I, Alex Cross
- Author: James Patterson
- Language: English
- Series: Alex Cross
- Genre: Crime, mystery, thriller
- Publisher: Little, Brown
- Publication date: November 16, 2009
- Publication place: United States
- Media type: Print (hardcover)
- ISBN: 0-316-01878-3
- Preceded by: Alex Cross's Trial
- Followed by: Cross Fire

= I, Alex Cross =

Novel by James Patterson

I, Alex Cross is the 16th novel in the Alex Cross series by James Patterson. It was released in hardcover and paperback on November 16, 2009, to positive reviews and positive reception. It is preceded by Alex Cross's Trial. Its success led to five sequel novels, Cross Fire, Kill Alex Cross, Merry Christmas, Alex Cross, Alex Cross, Run and Cross My Heart.

==Plot summary==
Detective Alex Cross is enjoying a birthday party with his family when he receives a call from his bosses informing him that Caroline, the 24-year-old only daughter of his late brother Blake, has been found murdered in Virginia. Cross and his girlfriend Briana Stone rush to Richmond, Virginia, and are shocked to discover that Caroline's body was found dismembered (most likely by a wood chipper) in the trunk of a car driven by someone with connections to organized crime.

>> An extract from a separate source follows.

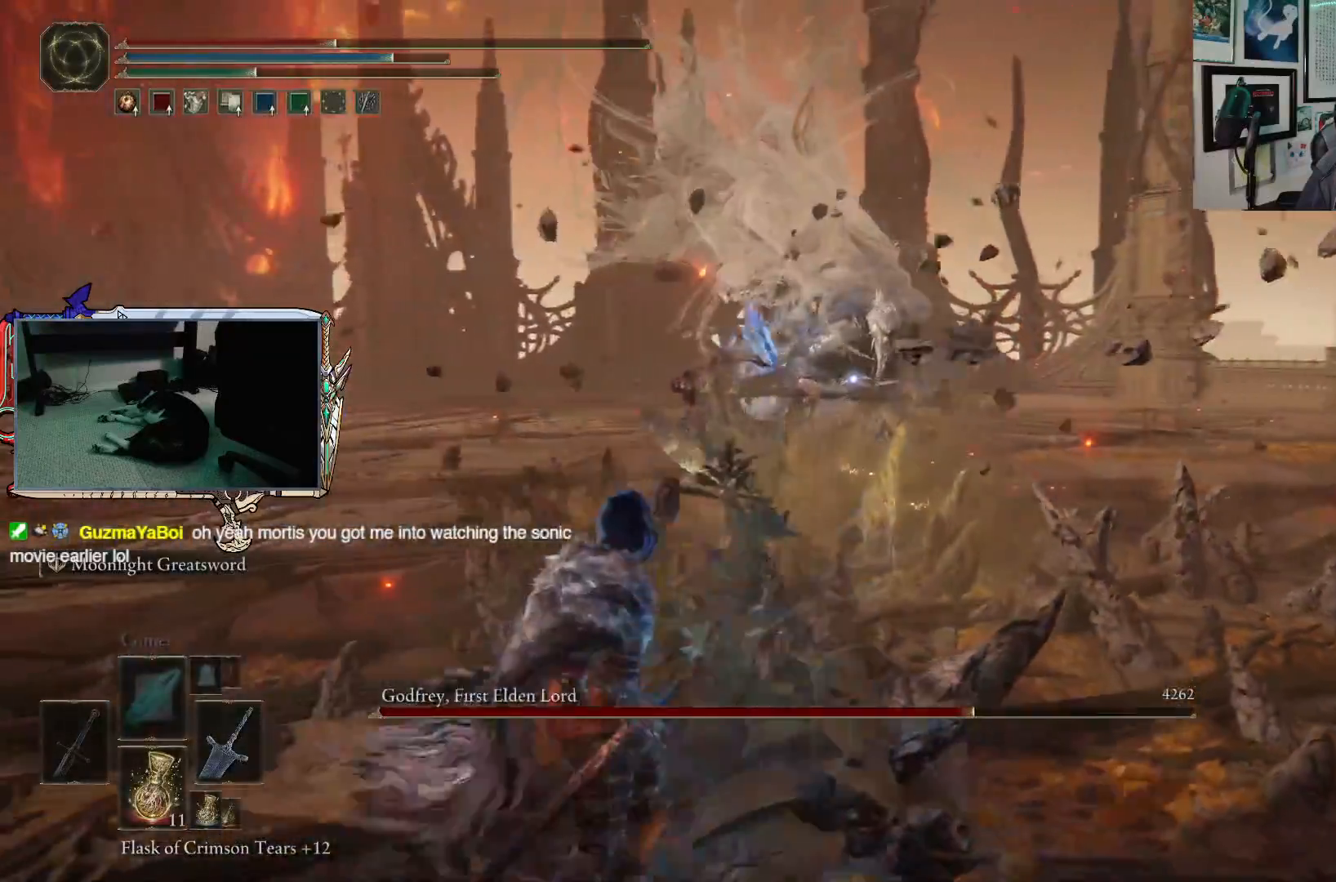
{"buttons": [], "left_stick": "down-left", "right_stick": "center", "events": []}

Cross takes the case and one of his first stops is Caroline's apartment. Cross is shocked to discover she only lived a few miles from him and yet never contacted him. He is further shocked to discover that based on the apartment's locale and the extensive lingerie wardrobe inside, Caroline was a high-end escort. Further investigation reveals that several other young people with connections to high-end prostitution have also either been murdered or disappeared under suspicious circumstances and that Caroline's escorting activities took her to a secretive club in Culpeper, Virginia, called Blacksmith Farms, where she may have met an ultra-secretive masked character named Zeus.

During the course of his investigation, Cross is thwarted by various people in Washington, D.C.—including the Secret Service and the President of the United States—who all want Cross to hand over his investigation to them. Cross refuses and is almost forced to give up his investigative efforts when his old FBI friend Ned Mahoney recommends Cross follow up on a lead provided by a country farmer.

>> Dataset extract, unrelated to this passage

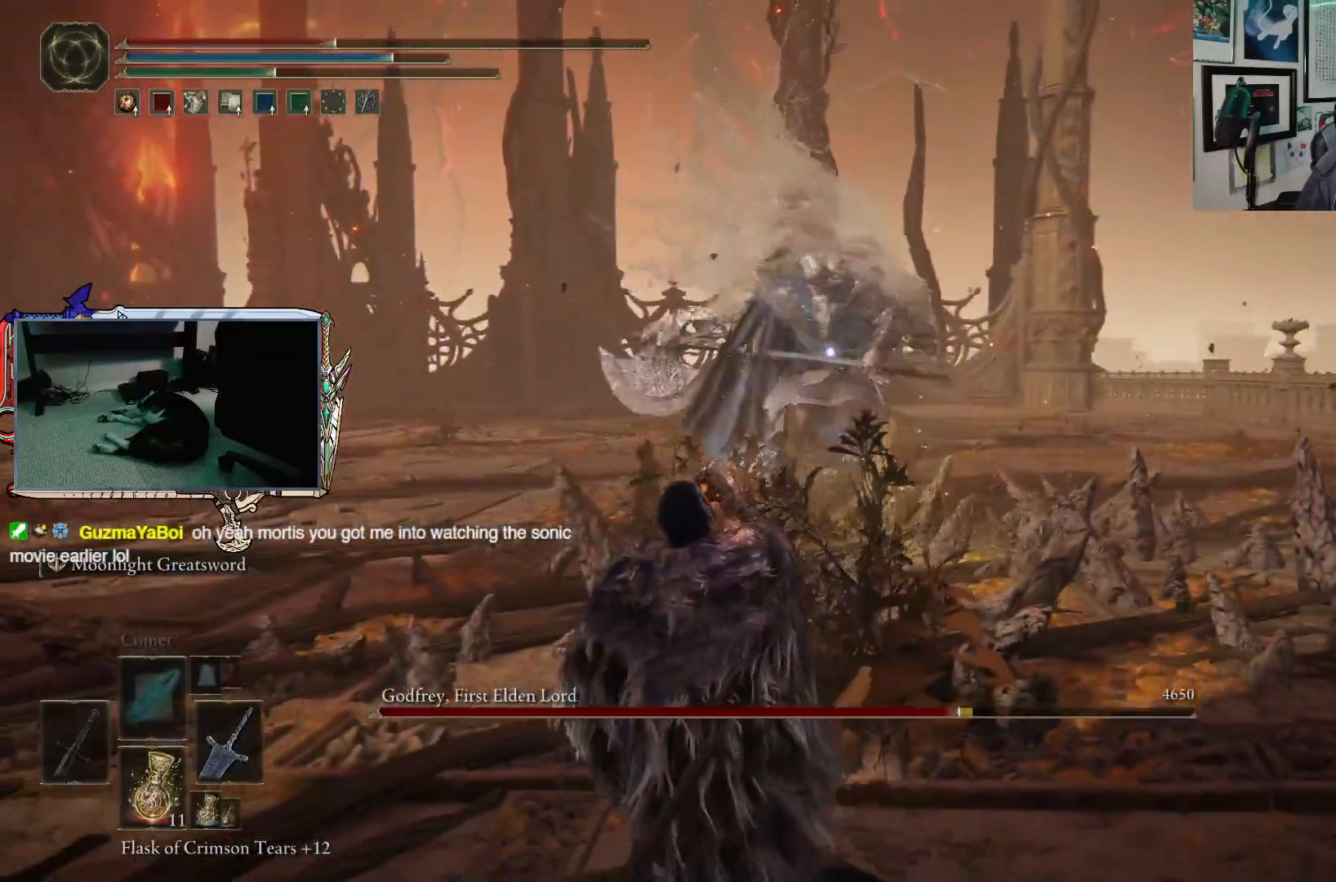
{"buttons": [], "left_stick": "down-left", "right_stick": "center", "events": []}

The lead turns out to be an escort who saw Zeus without his mask on. All escorts—like Cross's niece Caroline—who saw Zeus without his mask were quickly killed and their bodies dismembered. This escort, however, managed to escape, but not before being shot in the back. The farmer managed to find her and nurse her back to health. The escort reveals that Zeus is actually Theodore Vance, husband to current US President Maggie Vance. Theodore Vance has a compulsion for young escorts and is able to indulge in it with the help of various people (like his Secret Service detail) who want to keep it quiet to protect the current presidential administration.

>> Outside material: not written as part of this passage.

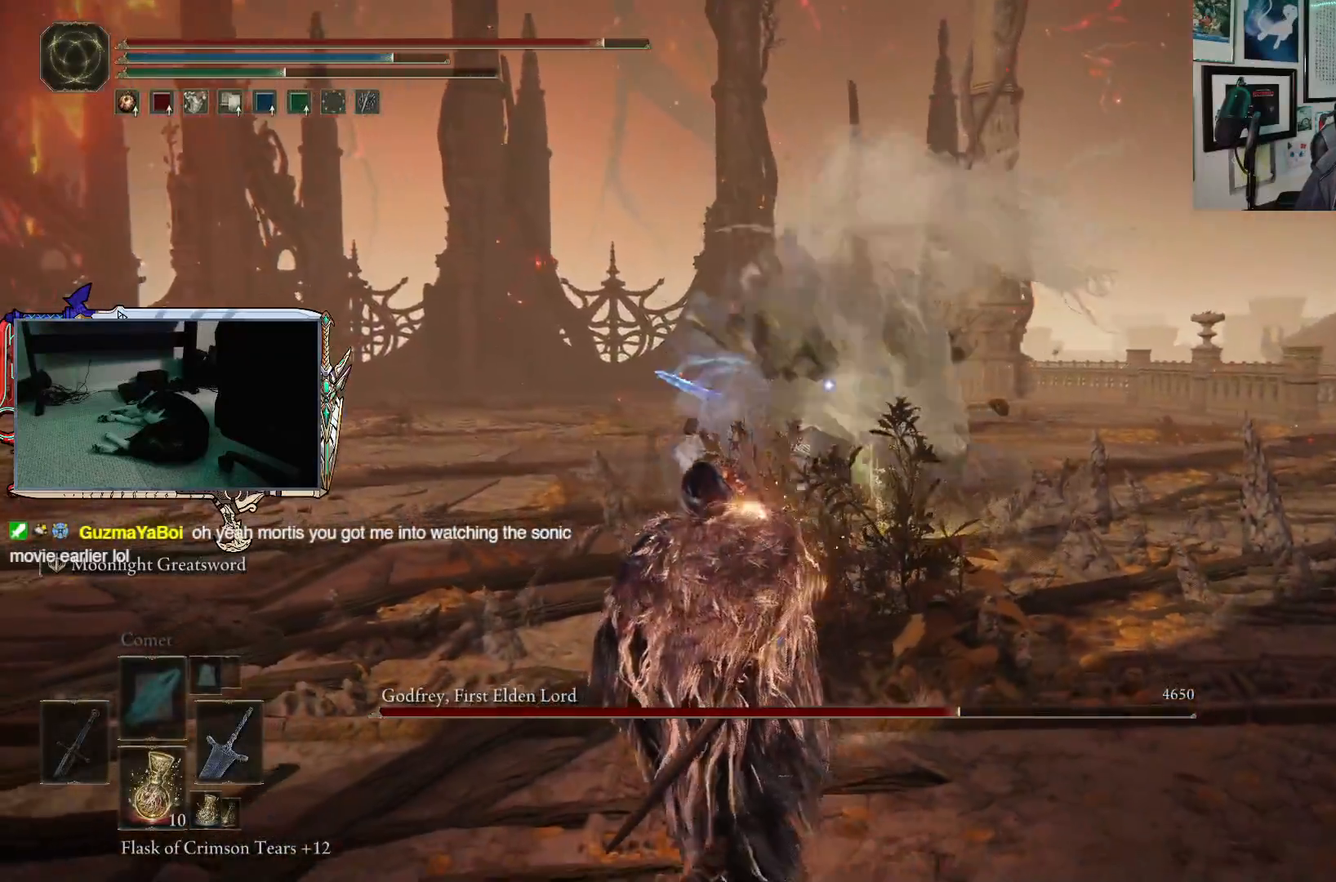
{"buttons": [], "left_stick": "down-left", "right_stick": "center", "events": []}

Cross goes to a party at the Kennedy Center in Washington, D.C. to question Theodore Vance about his connection to Zeus. Sensing that President Vance's administration is about to be brought down by Theodore Vance's arrest, Theodore Vance's personal Secret Service agent (Dan Cormorant), in a final act of loyalty to his country, shoots and kills Theodore Vance. Cormorant is immediately killed by other Secret Service agents.

By killing Vance, Cormorant has allowed the Vance presidential administration to survive and spared the country the embarrassment of a sex scandal. Instead, Theodore Vance will be remembered as a presidential spouse who was tragically and inexplicably killed by a rogue Secret Service agent. The novel ends with Alex asking Bree to marry him as Kyle Craig gives Cross a phone call, stating that he wants to have "fun" with Cross, but he will give him a break since his case with Zeus.

==Release==
The book was released in hardback, paperback, and audiobook. Excerpts can be read at the official James Patterson website.

==Sequels==
Due to the novel's positive success, it was reported to have been given five sequels: Cross Fire, Kill Alex Cross, Merry Christmas, Alex Cross, Alex Cross, Run, and Save Alex Cross.

==Film adaptation==
It was reported that there would be a new Alex Cross movie, which was planned for a 2012 release, and was to be a reboot of the original series featuring Morgan Freeman, with Tyler Perry being cast as Cross.